Une nouvelle étape avait été franchie durant ces huit ans. Il s’était encore plus affranchi et était plus riche encore, de vie, d’amitié et d’envies. Pourtant, ces derniers temps, il avait l’impression d’être sur le mode pause, ou parfois même de revivre les mêmes moments. Sa vie parisienne avait atteint son apogée : son travail agréable et bien payé qui assouvissait ses goûts pour le luxe et les vêtements, les soirées, les dîners entre amis, les restaurants inaccessibles. Il avait ce qu’il s’était promis d’avoir en arrivant, comme une forme de revanche, sans savoir sur quoi ou sur qui, et désormais il s’ennuyait parfois. Il savait ce qui allait se dire dans les dîners, ce qu’il allait faire dans les soirées, qui il rencontrerait pour de courts instants. Tout s’enchainaît, la machine tournait rond. Fan de séries américaines, la vie autour lui paraissait comme une mauvaise série qui n’avait pas su se renouveller , avec ces personnages perdus dans leurs habitudes malgré quelques rebondissements évidents.
Son départ avait été progressif comme une forme de tournée d’adieu, sans jamais le dire. Il avait découvert l’affection de ses collaborateurs et collègues et était sûr de ses amitiés. Elles étaient fortes et parfois dures face à celui qui savait se montrer fort, imperturbable, insensible, moqueur, joueur, mais aussi disponible et célibataire. Sa relation à L' en avait perturbé certains, peut être par jalousie de ne pas être aimé ou de se faire ravir "une possession" ou d'un effet miroir sur des relations plates faussement aimantes.
L’arrivée dans la ville, dans sa petite maison, le nettoyage chacun dans une pièce, les courses à la grande surface et le dîner dans un petit restaurant du centre ville avait le goût d’inattendu et d’exotisme alors que la Nuit Blanche commençait à peine sur Paris, où l’Avenue Montaigne l’aurait accueilli pour une nouvelle soirée.
Sous une pluie fine et froide, la visite du centre ville où tout était fermé, et ce cinéma où ils étaient quatre dans la salle tenait la comparaison face aux deux invitations pour l’inauguration d’un nouveau cinéma parisien ou cette soirée en mémoire de Dior au Palais Royal.
Il avait fait son choix de suivre ce nouveau temps, sa x-ième vie, comme une nouvelle sédimentation qui le renforcerait encore, qui l’amenait vers l’accomplissement. Il n’éprouvait aucun doute, aucune incertitude, aucune nostalgie.
Cette fois ci, il n’était plus seul et n’avait pas envie de l’être comme si dans cette nouvelle étape, la malédiction n’était plus, ou bien l’avait’il tuée sur l’autel de l’abandon parisien.
Cet abandon n’est pourtant que partiel puisqu’il compte partager sa vie entre Paris et Orléans, entre travail et amis, entre vie en province la semaine et vie urbaine le week-end, toujours pour ne pas être comme les autres. Partager mais tout pour retrouver L’.

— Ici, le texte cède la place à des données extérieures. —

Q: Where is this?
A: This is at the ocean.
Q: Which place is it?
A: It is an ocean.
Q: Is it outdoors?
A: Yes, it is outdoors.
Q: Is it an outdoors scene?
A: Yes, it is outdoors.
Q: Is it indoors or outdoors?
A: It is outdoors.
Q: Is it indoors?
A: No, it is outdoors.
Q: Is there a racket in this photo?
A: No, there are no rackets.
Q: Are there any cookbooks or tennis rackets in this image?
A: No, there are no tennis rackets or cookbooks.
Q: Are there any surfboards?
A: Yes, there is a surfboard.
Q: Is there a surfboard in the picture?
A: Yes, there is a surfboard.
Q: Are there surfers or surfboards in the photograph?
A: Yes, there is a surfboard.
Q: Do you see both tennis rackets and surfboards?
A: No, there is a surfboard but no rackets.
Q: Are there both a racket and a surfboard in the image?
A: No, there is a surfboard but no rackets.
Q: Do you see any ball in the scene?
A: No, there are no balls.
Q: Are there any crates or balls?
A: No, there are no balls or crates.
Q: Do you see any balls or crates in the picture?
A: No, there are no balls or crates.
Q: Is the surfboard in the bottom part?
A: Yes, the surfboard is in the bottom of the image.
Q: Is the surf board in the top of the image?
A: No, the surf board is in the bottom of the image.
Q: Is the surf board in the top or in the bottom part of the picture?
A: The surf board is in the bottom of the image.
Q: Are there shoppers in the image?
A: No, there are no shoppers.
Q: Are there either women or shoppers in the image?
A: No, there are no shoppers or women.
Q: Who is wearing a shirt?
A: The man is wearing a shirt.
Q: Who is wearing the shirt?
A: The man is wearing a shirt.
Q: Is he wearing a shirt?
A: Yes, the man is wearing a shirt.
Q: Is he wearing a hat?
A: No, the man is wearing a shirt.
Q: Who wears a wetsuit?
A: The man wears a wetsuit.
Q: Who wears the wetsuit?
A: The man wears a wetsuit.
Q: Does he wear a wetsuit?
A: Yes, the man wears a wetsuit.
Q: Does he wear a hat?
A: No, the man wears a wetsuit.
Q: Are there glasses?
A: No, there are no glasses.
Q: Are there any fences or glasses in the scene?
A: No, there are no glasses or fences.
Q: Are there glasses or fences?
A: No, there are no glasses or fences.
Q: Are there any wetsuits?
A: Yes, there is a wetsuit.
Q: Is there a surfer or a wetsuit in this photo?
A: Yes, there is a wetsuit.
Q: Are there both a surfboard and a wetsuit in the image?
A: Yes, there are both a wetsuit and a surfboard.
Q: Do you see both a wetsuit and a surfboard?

Le dimanche soir, alors que L’ repartait en train,, des larmes lui montait aux yeux, de l ‘amour reçu de L’, de l’espoir d’un nouveau travail, d’une nouvelle vie, d’une nouvelle étape.
Superstitieux, les signes ne trompaient pas. Son horoscope le lui confirmait.

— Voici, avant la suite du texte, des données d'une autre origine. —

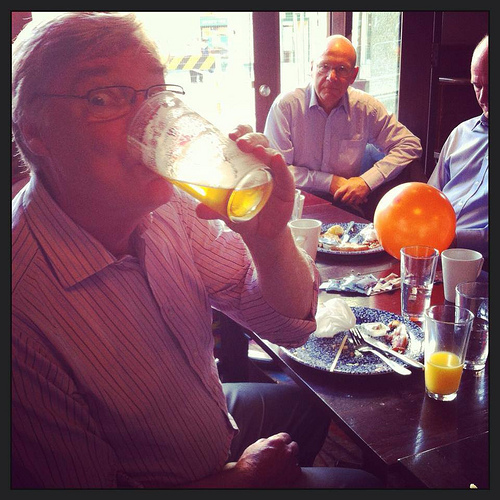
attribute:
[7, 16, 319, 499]
man — drinking, close, bald, white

Son arrivée à Paris avait été bouleversé par une mort événementielle. Son arrivée sur Orléans s’annonçait sous une éclipse.
Comme un effet papillon, il se sentait porté, confirmé.
Depuis tout ce temps, il s’était trouvé, il avait trouvé l’Amitié, il avait trouvé l’Amour. Il savait qu’il avait encore d’autres choses à découvrir.